1997: Microsoft rescues one-time and future nemesis Apple with a $150 million investment that breathes new life into a struggling Silicon Alley icon.

In a remarkable feat of negotiating legerdemain, Apple co-founder Steve Jobs got needed cash — in return for non-voting shares — and an assurance that Microsoft would support Office for the Mac for five years. Apple agreed to drop a long-running lawsuit in which they alleged Microsoft copied the look and feel of the Mac OS for Windows and to make Internet Explorer the default browser on its computers.

Microsoft got to look like a noble competitor, for a change, for what amounted to a rounding error on their annual revenues. Timing mattered: The company was in the midst of an image-tarnishing antitrust fight over its heavy-handed promotion of IE during the height of the browser wars with Netscape.

The Apple faithful had already been conditioned to expect the unexpected when Jobs was in the house. But this surprise announcement, at Macworld in Boston, was pure Jobs theater. And it came with an oddly juxtaposed video feed of then-Microsoft CEO Bill Gates piped into the auditorium, dwarfing Jobs on stage.

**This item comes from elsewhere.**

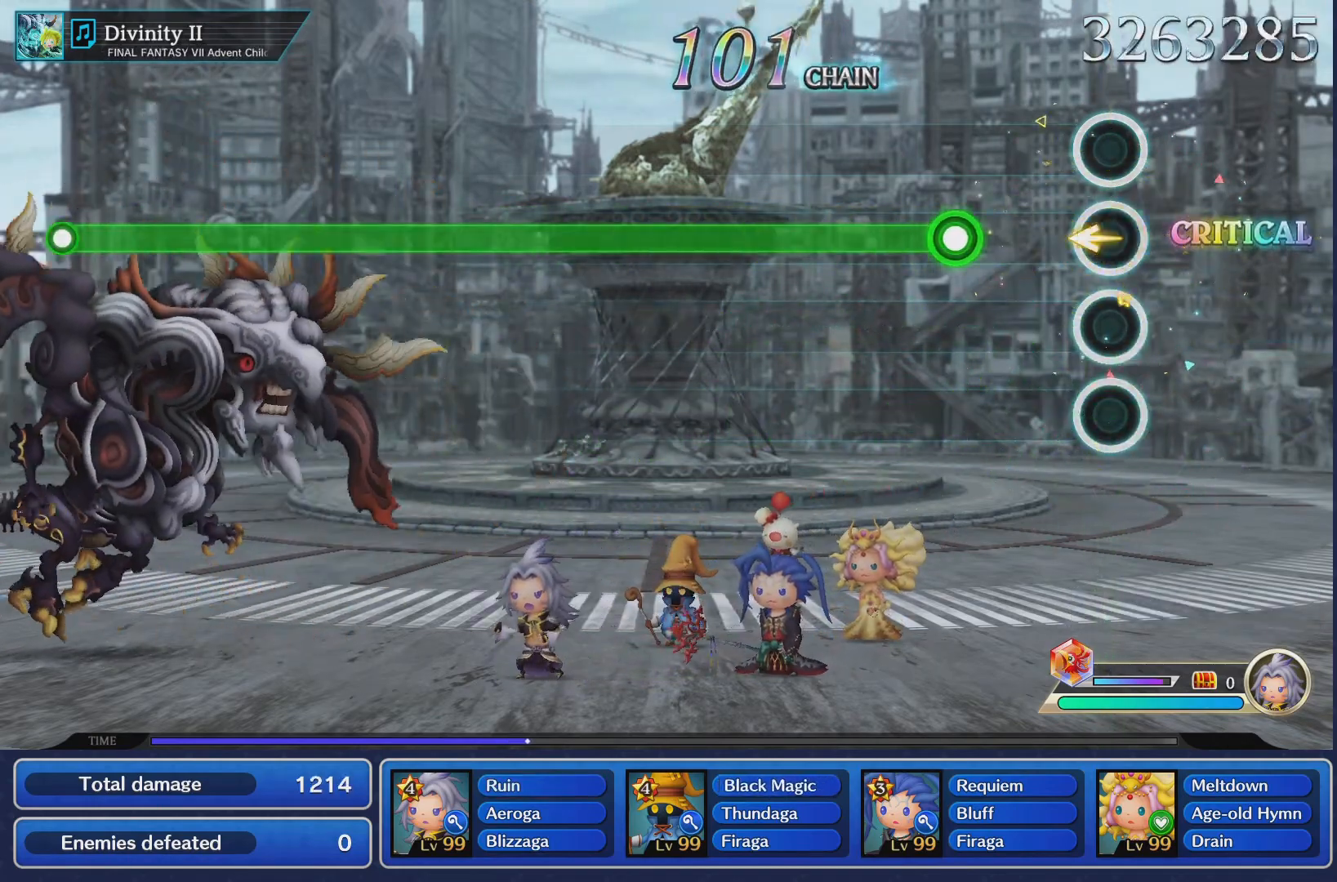
{"buttons": ["CROSS"], "left_stick": "center", "right_stick": "center", "events": [[134, "left_stick", "center"], [401, "CROSS", "down"]]}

The imagery may have been unintentional but the metaphor was entirely accurate: Apple had a tiny share of the desktop computer market, had not yet revolutionized the music industry with the iPod and couldn’t possibly dare to dream it would disrupt the smartphone market with the iPhone — because there was no such thing as a smartphone.

Over the next few months, more changes followed — each of them a repudiation of one Sculley initiative or another. The number of product lines was winnowed from 15 to four. The retail channel was streamlined: Instead of selling through competing chains in a misguided drive for “shelf space,” sales were unified through an exclusive national dealer.

While another suitor or White Knight may have emerged instead, the Microsoft deal provided a number of things: a cash cushion, the neutralization of Apple’s chief tormentor, continued independence and — perhaps most important — a way for Jobs to make his Phoenix-like return and assemble the small inner circle that still runs everything at One Infinite Loop.